**Entries provided**
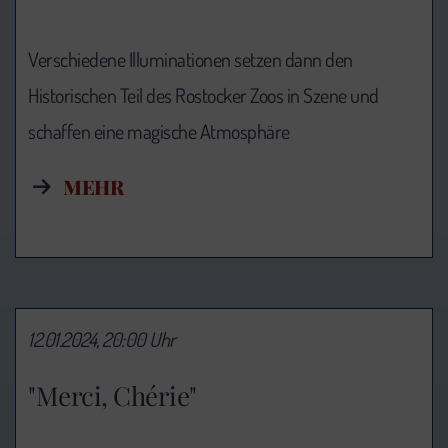
Verschiedene Illuminationen setzen dann den
Historischen Teil des Rostocker Zoos in Szene und
schaffen eine magische Atmosphäre
MEHR
12.01.2024, 20:00 Uhr
"Merci, Chérie"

**About this task**
Please write out every entry exactly, but skip the pictures.

**Result below**
Verschiedene Illuminationen setzen dann den
Historischen Teil des Rostocker Zoos in Szene und
schaffen eine magische Atmosphäre
MEHR
12.01.2024, 20:00 Uhr
"Merci, Chérie"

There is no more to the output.